Because eating too little can cause nutritional deficiencies, people who suffer from eating disorders are usually told to supplement their diets with vitamins and minerals. This is particularly important for teens and young adults whose bones are still developing and need adequate amounts of calcium and vitamin D to stay strong and healthy.
However, before seeking professional help, you must first make an effort to recognize when you are suffering from a diagnosable mental health condition like binge eating, purging, or excessive exercise. Only once you have determined that you do indeed have an eating disorder should you seek appropriate treatment.
Work on your mental health
While eating disorders are often described as “diet related”, there is some disagreement over what constitutes a diet. Some experts consider any deliberate restriction of food or nutrients for no medical reason to be an eating disorder. Therefore, if you’re ever asked whether you have an eating disorder, remember that it can exist without being diagnosed as such.

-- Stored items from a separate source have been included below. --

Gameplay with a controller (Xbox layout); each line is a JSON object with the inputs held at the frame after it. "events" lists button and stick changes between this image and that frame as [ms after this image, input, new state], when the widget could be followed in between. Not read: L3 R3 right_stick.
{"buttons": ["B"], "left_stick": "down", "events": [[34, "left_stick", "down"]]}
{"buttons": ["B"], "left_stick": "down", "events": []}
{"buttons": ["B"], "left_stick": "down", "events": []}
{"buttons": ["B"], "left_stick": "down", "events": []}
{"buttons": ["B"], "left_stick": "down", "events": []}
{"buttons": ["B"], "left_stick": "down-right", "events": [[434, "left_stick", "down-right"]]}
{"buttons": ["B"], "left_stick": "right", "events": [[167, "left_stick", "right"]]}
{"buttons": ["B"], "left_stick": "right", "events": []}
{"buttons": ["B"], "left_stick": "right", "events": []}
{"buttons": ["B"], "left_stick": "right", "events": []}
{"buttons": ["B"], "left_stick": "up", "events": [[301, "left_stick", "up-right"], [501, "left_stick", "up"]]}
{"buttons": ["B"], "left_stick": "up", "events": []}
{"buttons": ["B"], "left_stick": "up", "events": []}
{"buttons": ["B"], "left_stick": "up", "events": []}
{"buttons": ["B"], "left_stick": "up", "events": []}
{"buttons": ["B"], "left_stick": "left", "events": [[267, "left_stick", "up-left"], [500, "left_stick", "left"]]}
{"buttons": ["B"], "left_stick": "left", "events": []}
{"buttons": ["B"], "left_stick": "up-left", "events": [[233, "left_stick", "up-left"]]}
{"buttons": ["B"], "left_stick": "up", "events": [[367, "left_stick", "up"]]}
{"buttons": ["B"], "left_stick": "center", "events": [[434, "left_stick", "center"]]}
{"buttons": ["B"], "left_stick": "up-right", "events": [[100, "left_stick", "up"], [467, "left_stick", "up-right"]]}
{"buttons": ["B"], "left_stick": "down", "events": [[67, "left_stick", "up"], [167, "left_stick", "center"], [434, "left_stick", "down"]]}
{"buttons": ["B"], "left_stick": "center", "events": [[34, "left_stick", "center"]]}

Most people enjoy food, so asking about how someone feels about their body and the size of foods they eat may be helpful in determining whether they could possibly suffer from disordered eating.
If you think you might need help with this, talk to friends, family members, doctors, and other professionals around you. You do not need to self-diagnose.
In fact, most individuals who develop an eating disorder never realize they have one until something happens (like when they go out to lunch with everyone) and it becomes obvious. Sometimes a little push or comment from a loved one is all you needed to recognize your problem.
While it’s important to understand what makes you feel better in your eating habits, don’t worry about being “normal.”
Normal is always changing, depending on who you are and what you want out of your life.
We spend so much time worrying about whether someone or something is normal that we forget our own lives are not normal.
What matters most is how you feel about yourself and your life at this moment, not if other people have the same feelings for food.
If you’re feeling bad about yourself because of your weight, there’s nothing wrong with you! We lose sight of this very easily when dieting comes up in conversations.
Diet talk can sometimes make us feel criticized and ashamed, which only adds to the body image struggle already present.
Instead of talking about diets, try sharing activities and experiences instead. Ask your friends if they would like to do something tomorrow night and then see where things take you from there.
Alternatively, invite them over for dinner and just chat away without any mention of food.
Disclaimer: This article does not intend to diagnose anyone as having an eating disorder nor suggest that their current behavior is necessarily unhealthy. Only you can determine that.
This article will however help you identify potential red flags that could indicate disordered eating.